[TUGAS WAJIB]
a. Jawablah pertanyaan berikut berdasarkan teks tentang otonomi perguruan tinggi.
(i) Dalam peraturan apa ketentuan lebih lanjut mengenai otonomi pengelolaan perguruan tinggi diatur menurut Pasal 74?
(ii) Prinsip apa yang tercantum pada huruf d dalam Pasal 75?
(iii) Apa saja cakupan otonomi pengelolaan dalam bidang akademik menurut Pasal 76 ayat (2)?
b. Tentukan apakah setiap pernyataan berikut sesuai dengan teks tentang otonomi perguruan tinggi, lalu kutip kata-kata teks yang menjadi dasarnya.
(i) Otonomi pengelolaan perguruan tinggi hanya meliputi bidang akademik.
(ii) Usulan alternatif ini berasal dari F-PDI Perjuangan.
(iii) Kemahasiswaan termasuk bidang otonomi pengelolaan nonakademik.
c. Lanjutkan teks tentang otonomi perguruan tinggi dari bagian terakhir yang ditampilkan.

[KUTIPAN TEKS]
══════════

Usulan Alternatif dari Bapak Dr. I Wayan Koster (F-PDI Perjuangan) tentang Bentuk Baru Otonomi Perguruan Tinggi Dalam RUU DIKTI:
Bagian Keempat
Pengelolaan Perguruan Tinggi
Paragraf 1
Umum
Pasal 74
(1) Perguruan tinggi memiliki otonomi untuk mengelola sendiri lembaganya sebagai pusat penyelenggaraan pendidikan, penelitian ilmiah, dan pengabdian kepada masyarakat.
(2) Otonomi pengelolaan perguruan tinggi sebagaimana dimaksud pada ayat (1) dilaksanakan sesuai dengan dasar dan tujuan, serta kemampuan Perguruan Tinggi.
(3) Dasar dan tujuan serta dan kemampuan perguruan tinggi untuk melaksanakan otonomi sebagaimana dimaksud pada ayat (2) dinilai oleh Menteri.
(4) Ketentuan lebih lanjut mengenai otonomi pengelolaan perguruan tinggi sebagaimana dimaksud pada ayat (2) diatur dalam Peraturan Pemerintah.
Pasal 75
Otonomi pengelolaan perguruan tinggi dilaksanakan berdasarkan prinsip:
a. akuntabilitas;
b. transparan;
c. evaluasi;
d. nirlaba;
e. jaminan mutu;
f. efektivitas dan efisiensi; dan
g. kreativitas dan inovasi.
Pasal 76
(1) Otonomi pengelolaan perguruan tinggi sebagaimana dimaksud dalam Pasal 74 meliputi bidang akademik dan/atau bidang non akademik;
(2) Otonomi pengelolaan dalam bidang akademik sebagaimana dimaksud pada ayat (1) meliputi penetapan norma, kebijakan operasional, dan pelaksanaan tridharma;
(3) Otonomi pengelolaan dalam bidang nonakademik sebagaimana dimaksud pada ayat (1) meliputi penetapan norma, kebijakan operasional, dan pelaksanaan dalam bidang:
a. organisasi;
b. keuangan;
c. kemahasiswaan;
d. ketenagaan;
e. sumber belajar; dan
f. sarana dan prasarana lainnya.

══════════

[DATA]

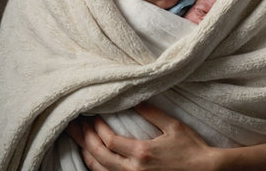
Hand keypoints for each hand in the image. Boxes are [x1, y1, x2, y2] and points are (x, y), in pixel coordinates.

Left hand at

══════════

[KUNCI JAWABAN]
a.
(i) Peraturan Pemerintah.
(ii) Nirlaba.
(iii) Penetapan norma, kebijakan operasional, dan pelaksanaan tridharma.

b.
(i) Tidak: "meliputi bidang akademik dan/atau bidang non akademik".
(ii) Ya: "Bapak Dr. I Wayan Koster (F-PDI Perjuangan)".
(iii) Ya: "Otonomi pengelolaan dalam bidang nonakademik sebagaimana dimaksud pada ayat (1) meliputi penetapan norma, kebijakan operasional, dan pelaksanaan dalam bidang:" dan "c. kemahasiswaan;".

c.
(4) Untuk PTN dengan tata kelola otonomi sebagaimana dimaksud pada ayat (1) mencakup kewenangan untuk:
a. menetapkan tata kelola dan pengambilan keputusan tersendiri;
b. mengelola dana secara mandiri, transparan, dan akuntabel;
c. mengangkat dan memberhentikan tenaga pendidik dan kependidikan;
d. mendirikan badan usaha dan mengembangkan dana abadi;
e. mengelola dan/atau memiliki kekayaan dari negara;
(5) Keluasan kewenangan pengelolaan sebagaimana dimaksud pada ayat (4) ditetapkan oleh Pemerintah berdasarkan pada kapasitas dan kemampuan PTN.
(6) Untuk melaksanakan keluasan kewenangan dalam pengelolaan sebagaimana dimaksud pada ayat (4), Pemerintah dapat membentuk Perguruan Tinggi badan hukum.
(7) Tata cara dan persyaratan pemberian kewenangan tersebut diatur dalam Peraturan Pemerintah.
Pasal 81
Badan penyelenggara memiliki wewenang untuk menetapkan otonomi pengelolaan PTS sebagaimana ketentuan yang diatur dalam Pasal 74 sesuai peraturan perundang-undangan.
Paragraf 3
Susunan Organisasi Perguruan Tinggi
Pasal 82
(1) Perguruan Tinggi paling sedikit memiliki unit organisasi yang terdiri dari:
a. rektor, ketua, atau direktur; dan
b. senat akademik;
(2) Untuk Perguruan Tinggi badan hukum, selain memiliki unit organisasi sebagaimana yang dimaksud pada ayat (1) juga paling sedikit memiliki:
a. majelis pemangku kepentingan/majelis wali amanah;
b. auditor dan/atau pengawas.
(3) Ketentuan mengenai keanggotaan, tanggungjawab, fungsi, tugas dan wewenang, dan masa jabatan unit organisasi perguruan tinggi sebagaimana dimaksud pada ayat (1) dan ayat (2) diatur dalam Peraturan Pemerintah.
Bagian Kelima
Ketenagaan
Paragraf 1
Pengangkatan dan Penempatan
Pasal 85
(1) Ketenagaan perguruan tinggi terdiri atas:
a. dosen; dan
b. tenaga kependidikan.
(2) Dosen dan tenaga kependidikan sebagaimana dimaksud pada ayat (1) huruf a dan huruf b diangkat dan ditempatkan di perguruan tinggi oleh Pemerintah atau badan penyelenggara, kecuali untuk Perguruan Tinggi badan hukum.
(3) Pengangkatan dan penempatan dosen dan tenaga kependidikan pada Perguruan Tinggi oleh Pemerintah sebagaimana yang dimaksud pada ayat (2) dilakukan sesuai dengan peraturan perundang-undangan.
(4) Pengangkatan dan penempatan dosen dan tenaga kependidikan oleh badan penyelenggara atau Perguruan Tinggi badan hukum dilakukan berdasarkan perjanjian kerja atau kesepakatan kerja bersama sesuai dengan peraturan perundang-undangan.
(5) Setiap orang yang memiliki keahlian dan/atau prestasi tinggi atau khusus dapat diangkat menjadi dosen atas persetujuan senat akademik sesuai dengan peraturan perundang-undangan.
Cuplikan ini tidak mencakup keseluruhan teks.